Marc Lavoine : J’ai déjà fait mon choix et je crois que les gens à qui je m’adresse sentent que ce n’est pas la célébrité. Mon disque d’or je n’ai pas voulu le garder donc je l’ai offert à ma mère, et pour elle le plus important était que je me réalise. Que je ne trahisse pas les valeurs et les principes de notre famille. Des gens qui travaillent et qui fabriquent la vie de tous les jours dont je fais partie. On ne choisit pas d’être artiste, ça vous arrive comme l’amour. Après il faut construire et créer une famille, avoir un rapport collectif mais aussi individuel avec nos enfants, essayer de comprendre ce qui nous échappe, qu’ils nous apprennent autant qu’on essaye de leur apprendre… Je ne suis pas là pour créer de l’illusion et sortir des colombes de mes manches. Je suis là pour être avec les gens et j’ai trouvé ce vecteur des mots, de la chanson, du cinéma, du théâtre, pour essayer d’être en communication permanente avec l’humanité qui m’intéresse.
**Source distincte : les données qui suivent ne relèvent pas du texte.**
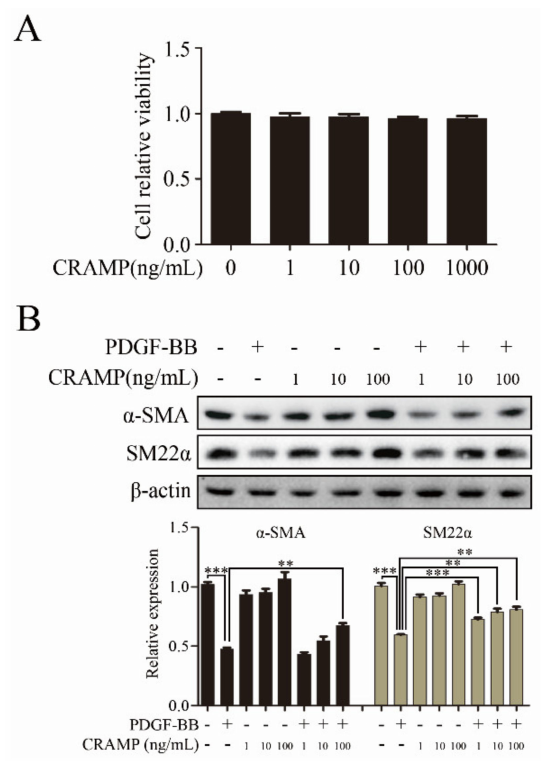
Figure 1. Cathelicidin-related antimicrobial peptides (CRAMP) inhibits platelet-derived growth factor-BB (PDGF-BB)-induced vascular smooth muscle cells (VSMC) Phenotypic transformation. ( A ) Measurement of changes in cell viability of VSMC after 48 h incubation with a range of concentrations (0, 1, 10, 100 and 1000 ng / mL) of CRAMP. ( B ) VSMC were pretreated with CRAMP (100 ng / mL) for 2 h and then stimulated with PDGF-BB (20 ng / mL) for 24 h followed by immunoblotting with α -SMA and SM22 α antibodies. Data of 3 independent experiments is presented as mean ± SEM. ** p < 0.01; *** p < 0.001 compared with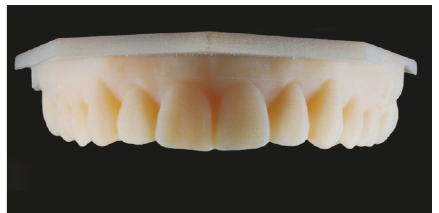
Figure 4: 3D resin model obtained from the wax-up scanning.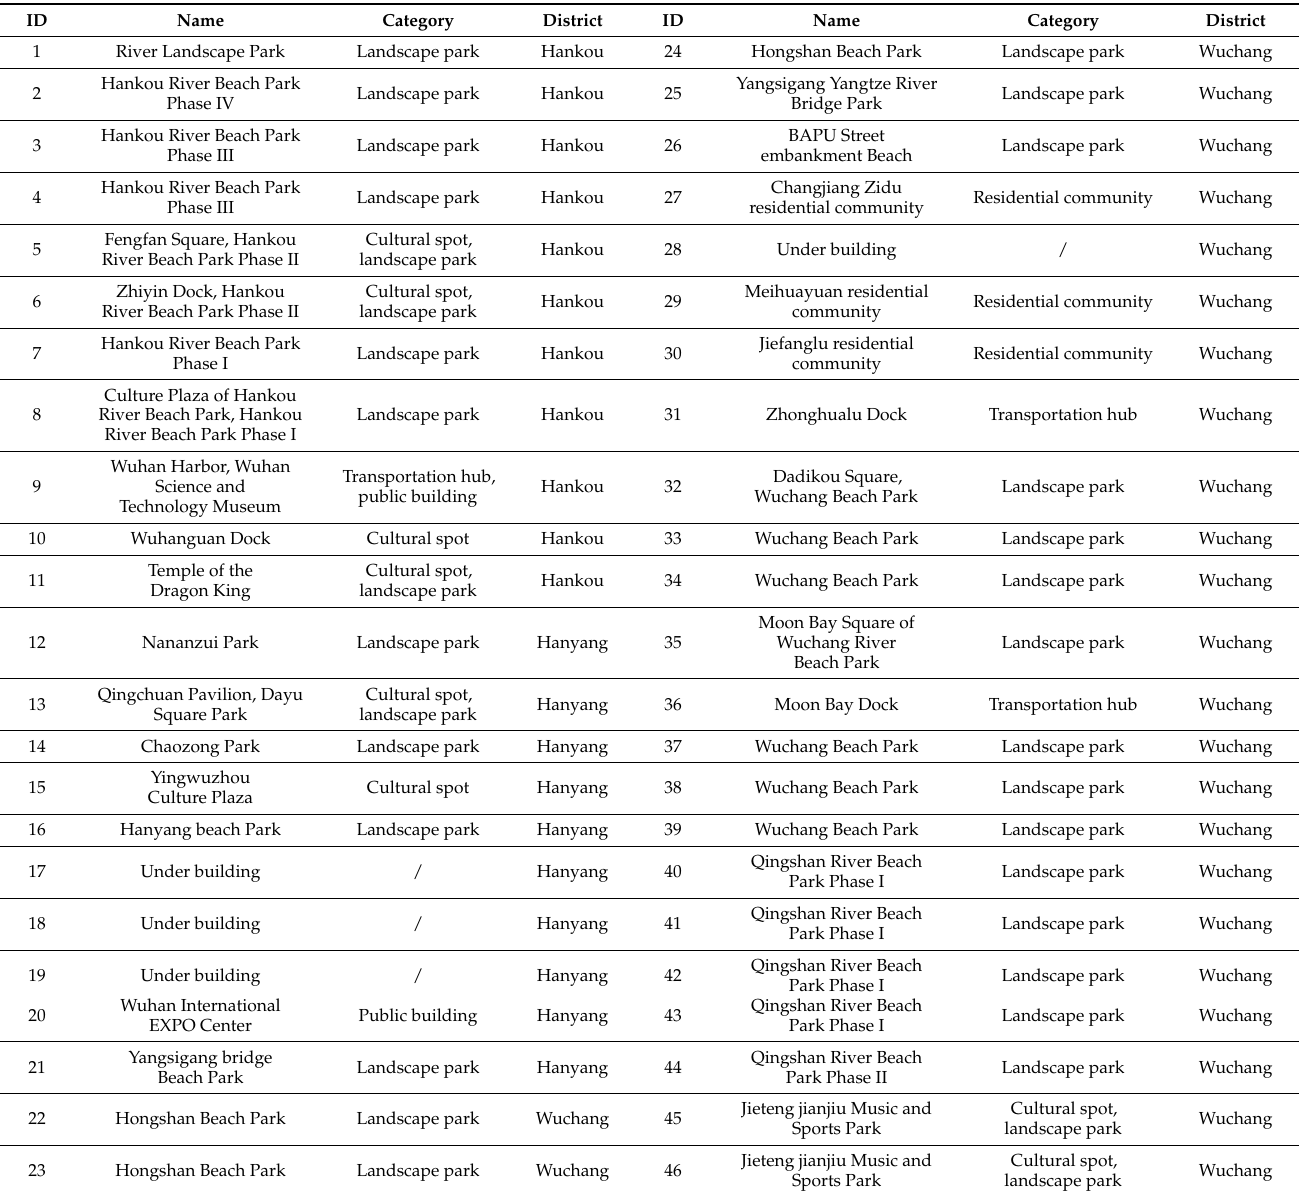
Table 1. The research unit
Ce qui me permet à côté à travers les différentes associations d’avoir eu un parcours qui ne m’a jamais fait quitter la Terre dont je suis le fils. J’apprends beaucoup de choses, je suis plus grand à chaque fois que je rentre dans une galerie d’art, que je vois un bon film, que j’écoute des belles chansons, quand je rencontre des gens de ma société civile celle dont je suis issu, ce n’est pas la mienne mais j’appartiens à elle.

JustMusic.fr : Les 15 titres de l’album sont la B.O. d’un film qui n’existe pas, donc sous quelle forme allez-vous le présenter ?
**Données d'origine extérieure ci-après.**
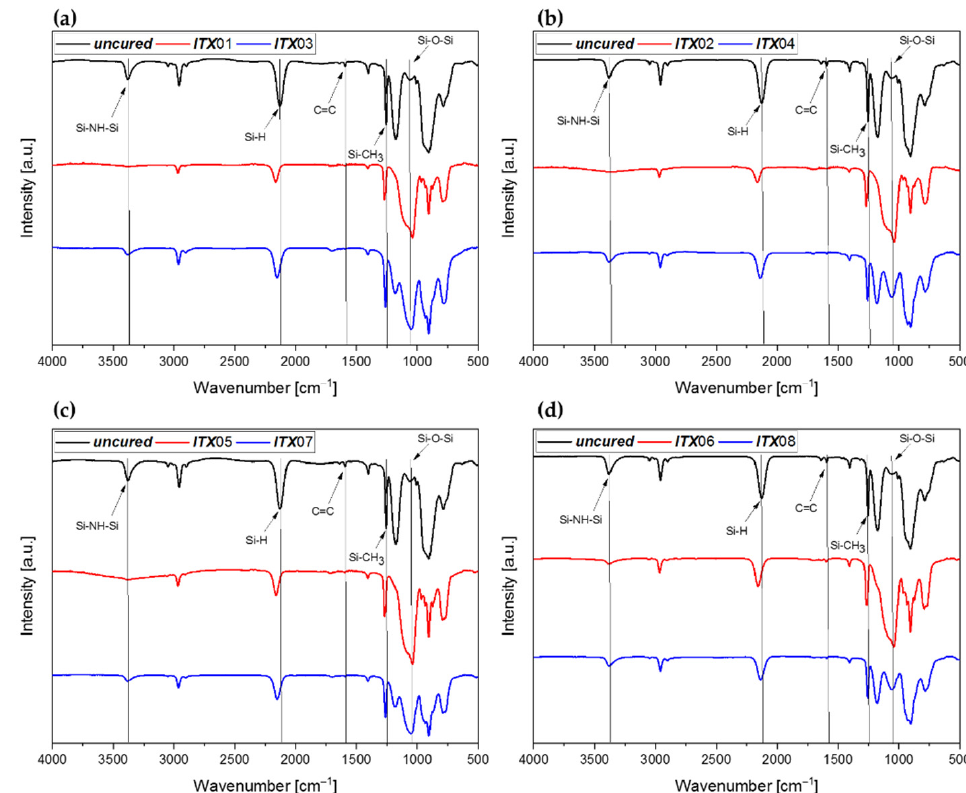
Figure 11. FTIR spectra of the uncured and cured Durazane 1800 sample mixed with DMABP as photoinitiator. The red curves were cured in ambient atmosphere and the blue curves in nitrogen atmosphere. Black curves belong to the uncured sample. ( a ) ITX 01 and ITX 03, ( b ) ITX 02 and ITX 04 cured by the LED source ( λ = 385 nm). ( c ) ITX 05 and ITX 07, ( d ) ITX 06 and ITX 08 cured by the LED source ( λ = 405 nm).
Marc Lavoine : Si par miracle ce disque marche il se pourrait qu’on fasse des concerts avec comme fond d’écran des images qui ont construit ce conte. Des amoureux qui s’enlacent extraits des films qui nous ont inspirés, des images de danseurs étoile et avec un orchestre. L’autre possibilité est qu’un chorégraphe s’intéresse à ce projet car nous avons voulu faire un ballet et c’est la danse qui est mise en lumière. J’aime l’exigence des danseurs et des danseuses qui rentrent en vocation dans ce métier. C’est une discipline extrêmement difficile, sans doute l’art le plus difficile… Le corps et l’âme des danseurs sont quelque chose de très important pour eux. Je suis évidemment ébloui devant des oeuvres de Giacometti, de Picasso, de Buren… mais la danse c’est quand même mystérieux.
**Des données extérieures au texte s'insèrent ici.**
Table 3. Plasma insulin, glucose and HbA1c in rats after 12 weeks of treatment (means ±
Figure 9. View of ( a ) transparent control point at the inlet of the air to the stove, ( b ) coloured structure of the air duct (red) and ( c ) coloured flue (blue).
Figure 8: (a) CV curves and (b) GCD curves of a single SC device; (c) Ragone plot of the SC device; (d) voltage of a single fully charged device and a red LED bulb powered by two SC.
JustMusic.fr : Votre nouvel album solo sortira l’année prochaine alors à quand un nouveau film ou un nouveau livre vu le succès de « L’homme qui ment » ?

Marc Lavoine : Il y aura sans doute un prochain livre, mais il est très difficile d’écrire le deuxième donc je vais peut-être commencer par le troisième (sourire). Mais j’ai fait un scénario d’après « L’homme qui ment » avec Claire Barré car j’avais besoin d’avoir quelqu’un qui avait la structure intellectuelle et artistique pour m’apprendre à écrire un scénario. Je l’ai proposé à Audrey Dana qui jouera le rôle titre, Antoine Cluzet et Pio Marmaï. Ensuite, je construirai le casting et l’équipe, tout va se préparer en février pour un tournage au printemps.
Je vais aussi partir en tournée pour « Le poisson belge » pendant 4 mois. Géraldine Martineau ma partenaire a obtenu le Molière de la révélation féminine et c’était bien mérité. En tant qu’acteur soliste appelé par un metteur en scène, aujourd’hui je n’ai pas de nouvelles. Il y a tellement de bons acteurs de ma génération en France comme Vincent Lindon, Vincent Cassel ou encore Lambert Wilson qu’il faut beaucoup travailler pour rester présent à l’esprit des gens pour qu’ils nous proposent quelque chose. J’essaie de le faire en espérant recevoir d’autres rôles, mais entre le théâtre et la musique il y a aussi un calendrier. Je travaille beaucoup et j’espère que je pourrai inspirer d’autres metteurs en scène comme l’ont fait Tony Gatlif, Claude Chabrol, Pierre Boutron, Marc Esposito, Claude-Michel Rome, Xavier Duranger… et qu’ils me proposeront de beaux rôles (sourire).